September 17, 2008 7:40 AM   Subscribe

How and when to ask for a finder's fee?

My company shares office space with another company in the same industry. Based on friendly conversations between employees, I'm aware of a project they're currently looking to raise money for from outside sources. I have a personal contact in the industry that might be a great fit for the project, and I'd like to introduce them.

In this sort of situation, as I understand it, a finder's fee is not completely unreasonable. That is, a finder's fee only if my contact ends up providing money. But herein lies the issue I'm having trouble with. I'm on the bottom of the totem pole at my job due to age and experience, I've never negotiated something like this before, and I'm worred it might be considered a bit brash to walk in and ask the other company to sign an agreement granting me that fee in the case of consummation.
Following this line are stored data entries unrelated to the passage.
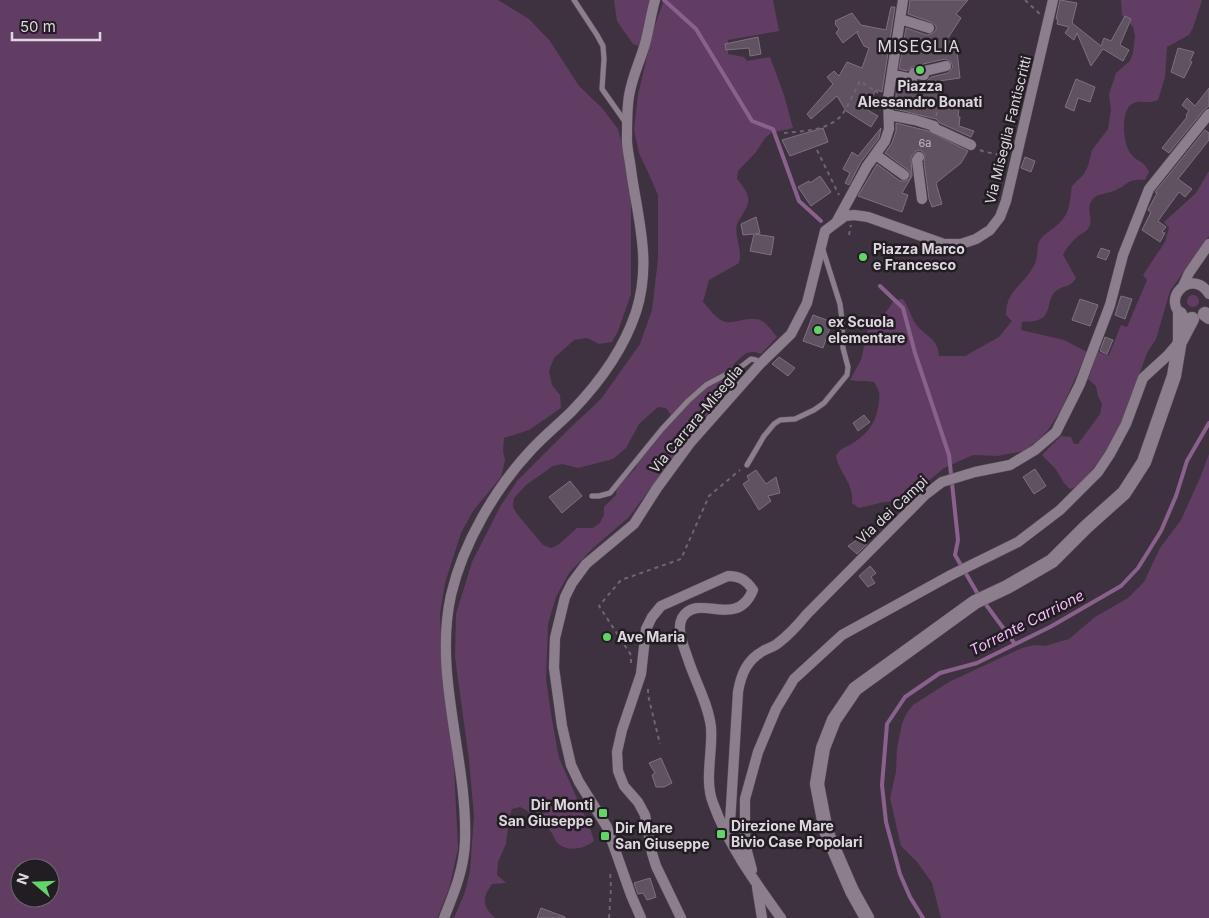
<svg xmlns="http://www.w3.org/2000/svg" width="1209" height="918" viewBox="0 0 1209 918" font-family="Inter,sans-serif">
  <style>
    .green { fill: #613d64; fill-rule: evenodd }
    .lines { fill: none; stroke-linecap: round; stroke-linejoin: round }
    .stream { stroke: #8a618d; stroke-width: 4 }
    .building { fill: #605261; stroke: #7e707f }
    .lane-casing { stroke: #5a4f5b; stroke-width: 6 }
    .street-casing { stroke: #5a4f5b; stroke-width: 11 }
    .secondary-casing { stroke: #5a4f5b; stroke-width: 15 }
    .path { stroke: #6f6470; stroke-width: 2; stroke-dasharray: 4 4; stroke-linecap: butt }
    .lane { stroke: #8d7e8d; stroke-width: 5 }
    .street { stroke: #8d7e8d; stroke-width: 10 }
    .secondary { stroke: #8d7e8d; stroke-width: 14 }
    .poi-dot { fill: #63d468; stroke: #221d23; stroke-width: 2 }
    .labels { text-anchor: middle; stroke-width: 5; stroke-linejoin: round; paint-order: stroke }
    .number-label { font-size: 11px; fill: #bfb6c0 }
    .poi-label { font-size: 14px; font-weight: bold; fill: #dfd7df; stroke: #221d23; text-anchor: start }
    .street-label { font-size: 14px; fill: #dfd7df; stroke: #221d23 }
    .water-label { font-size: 15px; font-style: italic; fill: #f8bbfd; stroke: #221d23 }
    .quarter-label { font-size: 16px; letter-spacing: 1px; fill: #dfd7df; stroke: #221d23 }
  </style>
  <rect width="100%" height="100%" fill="#3f3240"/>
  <path class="green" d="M0 0H498L529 19 550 41 579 86 602 108 618 129 624 152 631 193V294L618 331 612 342 599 344 587 338 574 340 554 358 549 371 552 385 560 395 561 408 529 430 504 438 503 451 505 460 501 477 473 511 461 533 445 583 440 614 442 660 454 766 458 849 449 889 437 918H0ZM20 868H50V898H20Z
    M614 0H652L639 46 633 44 617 21Z
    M664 0H773L779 31 728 40V54L744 57 747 61 770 57 784 95 793 128 771 133 765 138 756 152 738 171 737 179C745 189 753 197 745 210 743 215 739 219 737 224 734 237 743 250 739 263L709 280 703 302C709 308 715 318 723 321 728 323 733 322 738 321 761 316 763 319 777 337L761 354C748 348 742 356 733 365L738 376 683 445 629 517 593 548 569 573 556 597 548 624 546 679 552 720 559 758 590 828 594 841C586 848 570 852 560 845 555 842 555 837 551 832 543 821 532 813 520 807L512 809 509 818 506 844 498 862 497 875 506 883 492 884C482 898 482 906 495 918H454L465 892 470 871 474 816 469 760 455 657 456 614 472 562 500 507 517 481 569 429 601 399 640 344 652 310 658 259V195L647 170 639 153 634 130 638 95 653 31ZM658 407 666 408 671 415 665 430 642 454 635 469 617 487 616 495 604 507V515L600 523 593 528H577L558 545 551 548 543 545 517 514 513 507 514 498 526 485 553 466 562 464 578 468 613 459 626 448 639 424Z
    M1121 0H1202L1193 28 1189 35 1167 47 1165 77 1158 100C1147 105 1141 99 1132 104 1120 111 1123 145 1131 154 1138 163 1144 160 1149 172L1145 180C1126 179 1130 184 1116 190 1107 195 1094 192 1090 204 1087 213 1095 220 1087 230 1084 233 1080 234 1077 237 1071 243 1066 248 1063 255L1076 278C1069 289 1065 284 1056 291 1046 299 1052 316 1038 320 1033 322 1027 321 1022 322L1021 330 1064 340 1087 352 1061 410 1048 430 1037 441 1024 451 997 456 973 455 944 468 908 498 900 501 884 502 859 508 852 503C854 483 840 475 836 456 840 449 843 448 850 445 865 436 875 425 878 408 880 396 881 393 874 382 866 380 859 382 850 380L861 360 871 315C882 320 889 309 894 300L903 299C908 306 910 313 914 321 922 336 938 336 939 356H965L999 337 1012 321 1006 315C1006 291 1021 287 1032 269 1040 258 1035 249 1040 240 1043 235 1050 231 1055 227 1071 214 1069 205 1072 186L1084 174 1088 166 1092 150 1108 129 1111 110 1109 94 1116 73 1130 61 1133 53 1135 36 1133 27 1122 15Z
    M1209 171V236L1170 291 1156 339 1147 353 1119 430 1099 461 1079 486 1070 489 1064 483 1055 468 1042 455 1061 436 1071 437 1074 444H1078L1100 414 1102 404 1098 396 1096 386 1088 379 1098 352 1109 355 1121 325 1127 327 1147 280 1143 275 1165 242 1169 228 1164 222 1196 193Z
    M1187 301a6 6 0 1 1 12 0a6 6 0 1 1-12 0Z
    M1209 454V918H941L932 883 918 863 901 846 890 798 896 772 897 748 902 724 906 714 913 705 949 682 1022 648 1034 645 1045 646 1069 639 1095 617 1128 598 1144 582 1160 548 1181 520 1200 478Z"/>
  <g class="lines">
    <path class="stream" d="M664 0 696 29 752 121 773 129 799 201 821 221
      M880 286 903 308 915 353 949 455 958 540 955 555 979 596
      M984 602 1015 644
      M923 918 910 897 900 874 886 822 882 785 887 724 905 697 940 673 977 663 1050 627 1121 586 1138 568 1161 531 1176 496 1187 461 1209 423"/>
  </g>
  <path class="building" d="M910 0H968L956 14 961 18 946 41 956 42 960 78 939 81 940 96 960 100 958 117H960L959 126 974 131 971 137 940 123 936 119 895 109 897 83 913 86 919 81 926 82 931 77 948 73 953 67 951 62 945 59 923 64 920 67H912L907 71 899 69 906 28 927 35 933 33 936 30V26L931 22 908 14Z
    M1060 0 1077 3 1072 23 1101 46 1104 38 1111 41 1125 16 1131 19 1120 45 1129 50 1123 61 1103 49 1091 66 1077 33 1074 40 1065 33 1069 27 1057 24 1058 19H1056Z
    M891 7H895L882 92 876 90 866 109 878 116 871 127 846 111 837 96 811 119 807 114 833 84 827 77 834 71 839 76 847 62 862 68 869 48 864 46 857 33 858 31 843 43 836 33 839 29 835 24 836 22 835 21 852 13 861 25 886 30Z
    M758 37 761 54 750 56 749 48 726 50 725 44Z
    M1178 48 1194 52 1190 61 1192 62 1184 78 1171 72Z
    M1076 79 1095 87 1090 102 1078 98 1074 111 1065 107Z
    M1209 88V106L1204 110 1169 153 1162 148 1187 117 1186 115 1189 111 1182 105 1187 98 1195 106Z
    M896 123 928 131 968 151 961 163 936 183 942 204 932 207 929 199 924 162 925 154 920 150 916 151 911 157 912 176 902 193 908 195 902 212 858 196 877 164 900 181H906L910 179V173L908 170 885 153 892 143 896 131Z
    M823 128 828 142 790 156 782 140Z
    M881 128 879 138 861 162 849 185 845 183 850 173 843 169 852 152 858 156Z
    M1205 130 1209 133V140L1178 179 1192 189 1185 197 1179 192 1158 221 1166 227 1162 232 1165 233 1160 242 1142 230 1151 212 1148 210 1157 193 1155 192Z
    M1025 157 1035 161 1031 172 1021 168Z
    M820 176 831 192 811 206 798 187 809 181 810 183Z
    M756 217 760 233 755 234 774 237 771 255 750 251 754 234 743 235 741 224Z
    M1101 248 1110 251 1106 260 1097 257Z
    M1121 296 1132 299 1125 319 1115 315Z
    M1080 299 1098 305 1090 326 1072 320Z
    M813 315 832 322 823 348 803 341Z
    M1105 337 1113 340 1107 354 1100 351Z
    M779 357 795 368 788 376 772 364Z
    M864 415 870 422 858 431 853 423Z
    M1035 469 1046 486 1034 494 1023 477Z
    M756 470 766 484 776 477 780 493 768 496 771 501 759 510 743 484 749 480 747 476Z
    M570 481 582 496 562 513 549 497Z
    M861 537 867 544 857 554 848 546Z
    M870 566 876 573 871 577 875 583 868 587 859 576Z
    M661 758 672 783 664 787H656L652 775 655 773 649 763Z
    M650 878 656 897 647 900 643 893 638 894 634 883Z
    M541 908 565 917V918H537Z"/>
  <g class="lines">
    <defs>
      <path id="lane" d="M574 0 597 35 603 46 604 59 602 89 626 123
        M747 465 764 436 774 424 780 420 795 419 814 410 824 403 847 375 848 367 843 348 842 320 840 304 823 250
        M592 496H599L610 493 662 429 688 401 706 385 742 366 751 359 756 360 760 364"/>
      <path id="street" d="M900 19 929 28
        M893 75 912 79 914 73 924 75 925 71 946 66
        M889 115 915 120 934 126V128L971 145
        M876 155 904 175
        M919 157 917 160 922 199
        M837 221 867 166 885 141 889 129 888 98 903 0
        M1183 286 1189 273 1209 244
        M1186 318C1157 301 1192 266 1209 294
        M729 839 738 692C741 674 747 660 763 651 768 648 773 647 777 644 789 635 798 625 807 614L925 495 942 482 975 472 1010 465 1035 450 1056 432 1080 384 1110 305 1123 255 1149 189 1209 114
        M752 870 745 844V799L758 752 776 709 794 679 842 635 951 575 1018 542 1060 510 1098 472 1110 454 1126 424 1143 378 1167 356 1180 341
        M757 887 762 918
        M444 918C454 893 464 869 465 842 468 760 433 676 451 595 463 543 496 487 532 449 545 435 559 424 572 411 600 382 623 351 636 312 652 262 638 220 631 170 630 159 626 147 627 135 627 122 627 108 629 96 632 77 640 61 645 44 649 29 651 14 655 0
        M641 918 631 895 607 827 579 782 571 765 562 726 554 668 555 638 565 597 572 583 586 564 634 524 657 488 690 443 760 364 791 334 807 303 825 231 845 216 854 215 868 217 944 244H961L976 239 990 230 1000 217 1006 201 1053 0
        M681 918 656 866 652 853 645 815 638 802 624 786 618 771 617 752 622 730 641 674 646 629 652 617 661 606 728 576C740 576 746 580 753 590 736 631 698 591 682 618 676 630 684 647 688 659 695 681 708 703 711 727 713 752 704 780 713 803 728 845 755 882 781 918"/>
      <path id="secondary" d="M1205 314 1209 317
        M1181 340 1192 319
        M867 918 852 891 826 831 817 784 823 748 834 720 855 689 975 602 1007 587 1052 561 1086 527 1124 493 1144 462 1174 376 1180 340V314"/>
    </defs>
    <use href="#lane" class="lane-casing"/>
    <use href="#street" class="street-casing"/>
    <use href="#secondary" class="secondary-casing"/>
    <path class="path" d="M1025 0 1040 14
      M939 106 944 108
      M936 116 940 102
      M784 133C803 131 827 131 841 116 847 109 855 90 860 81L878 93
      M817 150 839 195
      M980 150C988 154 998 152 1005 158
      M849 235 851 225
      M631 663V655L599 606 621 580 681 559 709 496 740 470
      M648 689V695L660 744
      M609 918 611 888 610 871"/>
    <use href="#lane" class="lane"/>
    <use href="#street" class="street"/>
    <use href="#secondary" class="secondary"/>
  </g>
  <g class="poi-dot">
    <circle cx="920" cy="70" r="5"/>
    <circle cx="863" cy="257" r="5"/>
    <circle cx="818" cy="330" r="5"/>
    <circle cx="607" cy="637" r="5"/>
    <rect x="598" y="808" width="10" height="10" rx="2.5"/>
    <rect x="716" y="829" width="10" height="10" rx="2.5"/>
    <rect x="600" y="831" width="10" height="10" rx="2.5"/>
  </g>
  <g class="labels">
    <g class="number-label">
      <text x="925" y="147">6a</text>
    </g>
    <g class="poi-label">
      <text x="920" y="91" text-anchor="middle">Piazza<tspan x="920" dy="16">Alessandro Bonati</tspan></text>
      <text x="873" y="254">Piazza Marco<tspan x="873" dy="16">e Francesco</tspan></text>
      <text x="828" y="327">ex Scuola<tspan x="828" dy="16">elementare</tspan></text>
      <text x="617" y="642">Ave Maria</text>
      <text x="593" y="810" text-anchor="end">Dir Monti<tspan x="593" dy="16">San Giuseppe</tspan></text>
      <text x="731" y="831">Direzione Mare<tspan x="731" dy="16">Bivio Case Popolari</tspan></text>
      <text x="615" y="833">Dir Mare<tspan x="615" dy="16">San Giuseppe</tspan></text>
    </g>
    <g class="street-label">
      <text transform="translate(1008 130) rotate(-76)" y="5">Via Miseglia Fantiscritti</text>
      <text transform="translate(696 419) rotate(-50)" y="5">Via Carrara-Miseglia</text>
      <text transform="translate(892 510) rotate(-43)" y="5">Via dei Campi</text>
    </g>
    <g class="water-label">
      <text transform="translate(1027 623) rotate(-27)" y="5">Torrente Carrione</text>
    </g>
    <g class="quarter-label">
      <text x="919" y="52">MISEGLIA</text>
    </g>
  </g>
  <g transform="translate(35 883) rotate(289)"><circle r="24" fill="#221d23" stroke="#6e676e"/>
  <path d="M0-4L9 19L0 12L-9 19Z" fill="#63d468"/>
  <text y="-8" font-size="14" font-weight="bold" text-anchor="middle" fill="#dfd7df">N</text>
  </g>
  <path d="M12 32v8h88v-8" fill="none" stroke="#dfd7df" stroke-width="2.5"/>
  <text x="20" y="32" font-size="15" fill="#dfd7df" stroke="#221d23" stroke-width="4" paint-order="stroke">50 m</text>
</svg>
The fee would only apply to this specific contact. If my contact can't do it, but introduces the company to someone that will, maybe a half-fee is in order. Either way, I'm sure details could be worked out.

So my question is, what would be the best way to approach this, and at what point in the process is the best time to bring it up?

(I have these terrible images of going in there, sitting down and saying "I have a great contact, but you can't get it unless you pay me" - I understand this might be the essence of a finder's fee, but how do I make it sound less...sleazy?)
posted by undercoverhuwaaah to Work & Money (5 answers total) 2 users marked this as a favorite
There is often a bonus for internal employees who refer staff. In my experience, it's not huge, certainly under a thousand dollars unless the field is highly specialized. Ask your friends in that company if they're offered that type of bonus. If they are you could ask to have it extended to you.

However, it seems to be a very, very odd request. I'm used to paying recruiters who's job it is to find and screen candidates. I've never had someone ask to be paid for networking.

I have these terrible images of going in there, sitting down and saying "I have a great contact, but you can't get it unless you pay me" Me too. Particularly, the "I get half" if anyone my contact introduces you to is hired. What does your friend get?

Networking with people in other companies in your industry has value. Making it a cash transaction squashes the relationship building aspect of deal.
posted by 26.2 at 8:43 AM on September 17, 2008

Another thing - if the company said no, would you withhold the information from your friend? If you know of the perfect job for someone, then it would be lame to withhold that information simply because you can't find a way to profit from it.
posted by 26.2 at 8:46 AM on September 17, 2008

Just to clarify, this isn't for a job reference. Company A is looking to raise money. I have a contact at Company B that might be interested in providing that money. I would be the person introducing Company A and Company B.
posted by undercoverhuwaaah at 8:51 AM on September 17, 2008

Do pass along the information. Don't ask for or expect a finder's fee. The karmic rewards of providing a valuable contact to others more experienced in your industry will far outweigh any short term financial benefit. If you cultivate this attitude moving forward in your career, I promise you won't be sorry.
posted by eileen at 8:53 AM on September 17, 2008 [2 favorites]

In that case, I'd ask your contact person at company B about it first. In a venture capital deal you might find some willingness to pay the finders fee.